The month of Elul, in Jewish tradition, is the month of return. The shofar is blown every morning in synagogues around the world, and propitiatory prayers — selichot — are recited twice a day. The custom has a precise origin story, and it runs through the sin of the Golden Calf.
Moses Goes Up for the Second Tablets
After Israel had worshiped the molten calf and Moses had shattered the first tablets (Exodus 32:19), the Holy One told him to ascend Mount Sinai a second time to carve and receive new tablets. The Sages identify this command as coming at the beginning of the month of Elul.
"Go up to Me on the mountain," the Holy One said. Moses went up.

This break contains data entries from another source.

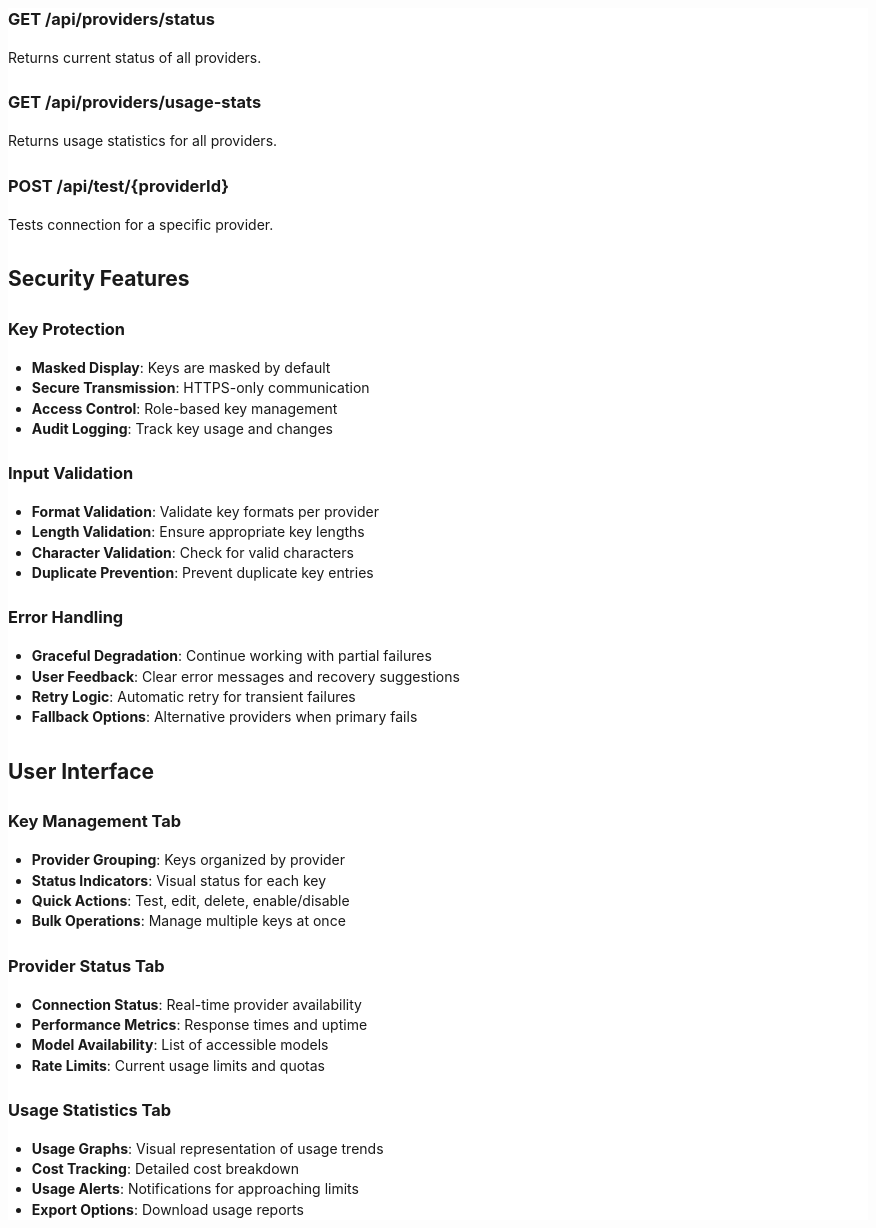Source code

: ### GET /api/providers/status
Returns current status of all providers.

### GET /api/providers/usage-stats
Returns usage statistics for all providers.

### POST /api/test/{providerId}
Tests connection for a specific provider.

## Security Features

### Key Protection
- **Masked Display**: Keys are masked by default
- **Secure Transmission**: HTTPS-only communication
- **Access Control**: Role-based key management
- **Audit Logging**: Track key usage and changes

### Input Validation
- **Format Validation**: Validate key formats per provider
- **Length Validation**: Ensure appropriate key lengths
- **Character Validation**: Check for valid characters
- **Duplicate Prevention**: Prevent duplicate key entries

### Error Handling
- **Graceful Degradation**: Continue working with partial failures
- **User Feedback**: Clear error messages and recovery suggestions
- **Retry Logic**: Automatic retry for transient failures
- **Fallback Options**: Alternative providers when primary fails

## User Interface

### Key Management Tab
- **Provider Grouping**: Keys organized by provider
- **Status Indicators**: Visual status for each key
- **Quick Actions**: Test, edit, delete, enable/disable
- **Bulk Operations**: Manage multiple keys at once

### Provider Status Tab
- **Connection Status**: Real-time provider availability
- **Performance Metrics**: Response times and uptime
- **Model Availability**: List of accessible models
- **Rate Limits**: Current usage limits and quotas

### Usage Statistics Tab
- **Usage Graphs**: Visual representation of usage trends
- **Cost Tracking**: Detailed cost breakdown
- **Usage Alerts**: Notifications for approaching limits
- **Export Options**: Download usage reports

And forty days later — on the tenth of Tishrei — he descended with the second set of tablets, the sign that the Holy One had forgiven Israel for the calf.
That tenth of Tishrei became Yom Kippur, the Day of Atonement, for all future generations.
The Trumpet in the Camp
Before Moses ascended that second time, the Sages say, he ordered the shofar to be sounded throughout the camp — a public signal that the forty days of repentance had begun, that no one should draw near the mountain, and that the whole community should turn its heart.
This is the origin of the practice, still kept today, of sounding the shofar in the synagogue every weekday morning of Elul. From the second of Elul until the eve of Yom Kippur, propitiatory prayers are recited morning and evening, and the shofar blasts the ear awake.
The forty days match the forty days Moses spent on Sinai reconciling Israel with the Holy One. Every year, Jews re-walk those forty days together — climbing the same mountain of return.